I think Will may still be sitting in a corner, gibbering in incoherent ramblings of triggerdom.
When I asked my players what was wrong (because the rest of them were in shock as well) it was explained to me that they had no idea that was coming. These were storygamers: characters needed to matter, a narrative needed to be forming in the fiction, and so on. Kinda hard to form an acceptable narrative when everyone's dying left and right! I reveled in my blood and told them that Trophy Gold was not for them.
Alas, I am not a complete asshole.
Cause I wanted to play again. And I knew that in order to do that I would need players. And those players were not going to try the game again. I mean, I could find another group, but I wanted to see if maybe I'd missed something. A negative reaction that strong means I may have done something wrong, regardless of how much I enjoyed it. So I had to ask the question, if only to satisfy my at-times crippling self-doubt.
And before someone says it, yes there are objective markers on whether or not you're running a game as was intended. Whether or not you enjoy how you're doing things is, as always, a subjective thing. I am making no claim as to whether or not "YOU'RE BAD' for sticking with the intent of a design or not. I am claiming that I find that objective reality important to my enjoyment, however. The sanity of that importance may be argued. But I have what I have. And so I decided to look it up. Turns out that The Gauntlet folks have released a number of podcasts on the subject. I've listened to almost all of them.
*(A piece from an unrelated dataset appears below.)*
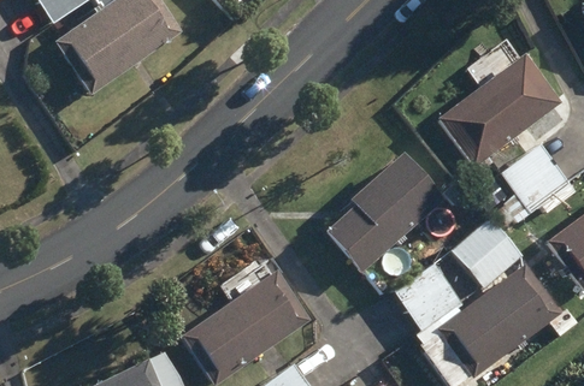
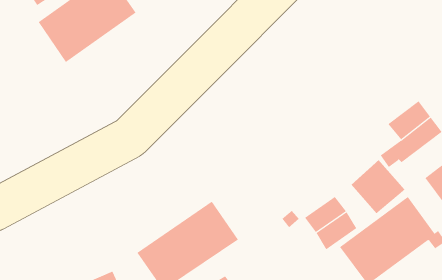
building: [438,53,562,167] -> none
building: [330,154,444,271] -> none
Dear God I did it all wrong.
First off, Trophy Gold is not an OSR game in the sense that many of those games are. Lethality is supposed to be rare. The game does not entirely hinge upon gold gotten, although the more gold you get the faster your character advances and heals. Trophy Gold is an OSR game because of the narrative built outside the game, as OSR games are mostly the story of the players braving the dungeon, with characters as avatars. There are explicitly two stories being told in Trophy Gold: the story of the characters making their way through this awful awful place they found, and the players trying to screw each other in the darkest and (sometimes) most hilarious ways they can imagine. Two thirds of the rolls have you polling the group, asking either "what could go wrong" or "what do you want to go wrong".
Yes, there is a difference.
Almost every time a roll comes up you're polling the group for bad stuff. This has the effect of letting the players be a lot more okay with bad stuff happening, as it's their ideas being selected from, almost all the time. Even if your bad idea isn't selected by the GM or another player, be patient; you can learn your group and sharpen your bad idea pitches. There's a level of collaborativeness that I've not really seen since Tenra Bansho Zero... in a system with half the crunch. Which means all you're focusing on is this delicious back and forth. It's a multiple-way game of chicken as everyone goads each other into a game of mutually assured destruction.
It's amazing.
And I never would have done it if my players didn't have the guts to tell me "No, we didn't like that." Turns out that listening and re-examining pays off! Who knew?